La nuit, le vent raconte des histoires de voilures et de drapeaux, comment il se fait gifle et puis griffe ou litanie. Le jour, il chante comme les baleines et rend ivres touts les cerfs-volants. Il bouleverse nos projets et s’étire jusqu’à nos beffrois. Aucune de nos cathédrales même remplies de prières n’est plus forte que lui. Nos digues ne brisent que ses larmes de désarroi par l’ennui.
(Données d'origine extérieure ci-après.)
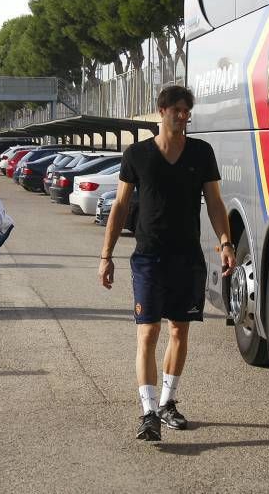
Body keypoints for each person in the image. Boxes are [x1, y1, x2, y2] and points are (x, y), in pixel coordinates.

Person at [98, 85, 236, 441]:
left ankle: (167, 403)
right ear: (162, 111)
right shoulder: (137, 155)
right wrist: (106, 255)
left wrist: (225, 241)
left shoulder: (201, 153)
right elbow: (120, 206)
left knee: (179, 330)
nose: (183, 116)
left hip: (188, 257)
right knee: (148, 331)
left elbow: (216, 202)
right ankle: (147, 412)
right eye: (177, 109)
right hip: (148, 257)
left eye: (187, 110)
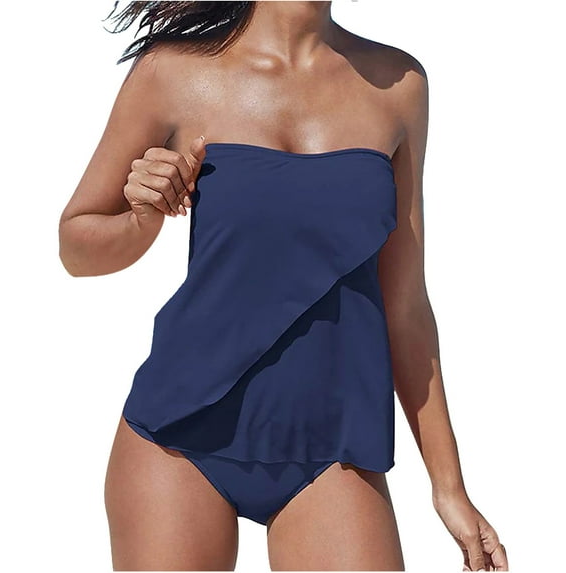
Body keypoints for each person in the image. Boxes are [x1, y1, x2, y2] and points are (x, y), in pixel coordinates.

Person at [58, 1, 509, 571]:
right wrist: (141, 219)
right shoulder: (171, 72)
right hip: (176, 434)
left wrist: (449, 488)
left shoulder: (399, 84)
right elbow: (76, 246)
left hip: (333, 446)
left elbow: (406, 306)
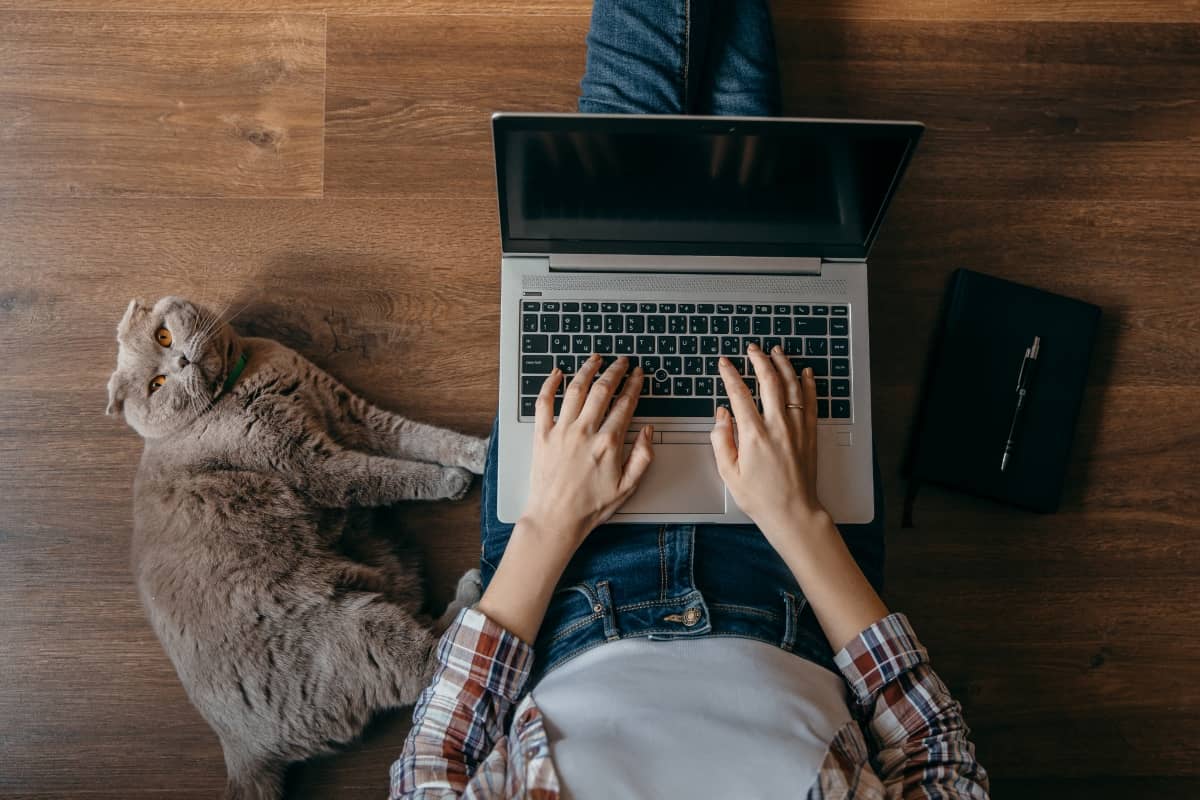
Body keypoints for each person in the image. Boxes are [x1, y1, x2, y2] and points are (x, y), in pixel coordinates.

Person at [390, 1, 989, 797]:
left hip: (563, 570)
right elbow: (935, 752)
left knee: (611, 189)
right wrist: (798, 518)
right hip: (798, 574)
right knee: (758, 202)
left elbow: (436, 753)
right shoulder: (799, 532)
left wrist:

Le vent souffle à l’oreille des vieux marins restés au port, le secret des trésors qu’ils ont perdu de vue et ce qui brille encore dans leurs pupilles, c’est le souvenir de ces poissons rutilants, de ces gorgées d’argent jusqu’au-delà de l’horizon.

Si je tourbillonne au sommet des dunes, si j’écris et m’efface aussi tôt derrière quelques mots, si jamais je ne jette d’amarre, si j’éclate en sanglots ou m’éclate de rire sans raison ni propos, si je me laisse flotter presque transparente à la surface de l’eau, c’est pour le vent, pour le vent.